Hoy, Trump está asaltando los órganos de la verdad, mientras vende mentiras obvias, por ejemplo, su afirmación de que un misil Tomahawk que aparentemente golpeó una escuela en Teherán era iraní. Está buscando cerrar la VOA y demandar a la BBC por miles de millones de dólares en un tribunal de Florida. Peor aún, el jefe de la Comisión Federal de Comunicaciones, un lacayo de Trump, está amenazando con retirar las licencias de los medios estadounidenses que no transmitan la narrativa ficticia de la administración sobre la guerra.
El asalto de Trump a la realidad me recuerda un caricatura de la revista Punch de 1917 del Kaiser Wilhelm II de Alemania enfurecido por la portada de un periódico británico y diciendo: “¡Nunca he visto un tejido más abominable de verdades deliberadas!”
Los estandartes de la Casa Blanca dirían - al menos en privado - que ahora vivimos en un mundo post-verdad; que su gente de MAGA no espera que sus líderes les digan qué es real, ni les importa que les mientan.
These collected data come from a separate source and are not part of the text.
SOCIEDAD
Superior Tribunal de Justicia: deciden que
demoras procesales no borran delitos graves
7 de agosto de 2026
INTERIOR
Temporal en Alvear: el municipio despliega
Una desafiante mujer de Florida le dijo a un reportero británico el mes pasado: “¿A quién le importa si lo que dice Trump es verdad?” Ella lo amaba de todos modos.
Tales personas son ajenas a lo bajo que ha caído la posición de América. Sin embargo, esto importa mucho, no solo por ahora o incluso por el balance del mandato de Trump, sino por el futuro de EE. UU. Si elige hablar y comportarse de una manera que es moralmente indistinguible de la de sus potencias rivales, ¿por qué deberían otras naciones elegir a China o Rusia como socios, en lugar de a América?
“Una vez a cada hombre y nación llega el momento de decidir”, escribió el poeta de Nueva Inglaterra James Russell Lowell hace casi dos siglos. “En la lucha de la Verdad con la Falsedad, por el lado bueno o malo.” Es extraordinariamente peligroso para cualquier país, por rico y dominante que sea, basar toda su política en la creencia de que disfrutará para siempre de superioridad militar y económica; que la fuerza por sí sola puede sostener su hegemonía.
América ya no es vista, especialmente en Europa, como digna de confianza. Para citar nuevamente ese manual de 1942 para soldados estadounidenses: “Es militarmente estúpido criticar a tus aliados.” Incluso las superpotencias necesitan amigos, pero América tiene pocos que, después de soportar tantos insultos de Washington, respeten sinceramente a los que están a cargo allí, o crean lo que dicen.
La verdad no es simplemente una virtud. Es un arma, que esta administración ha roto de manera irresponsable con sus propias manos, incluso mientras libra una guerra armada en la que escasamente nadie, excepto los israelíes, ve mérito o razón.
Esta columna refleja las opiniones personales del autor y no necesariamente refleja la opinión de la junta editorial o Bloomberg LP y sus propietarios.
Max Hastings es columnista de Bloomberg Opinion. Sus historias incluyen ‘Inferno: The World At War, 1939–1945’, ‘Vietnam: An Epic Tragedy 1945–1975’ y ‘Abyss: The Cuban Missile Crisis 1962.’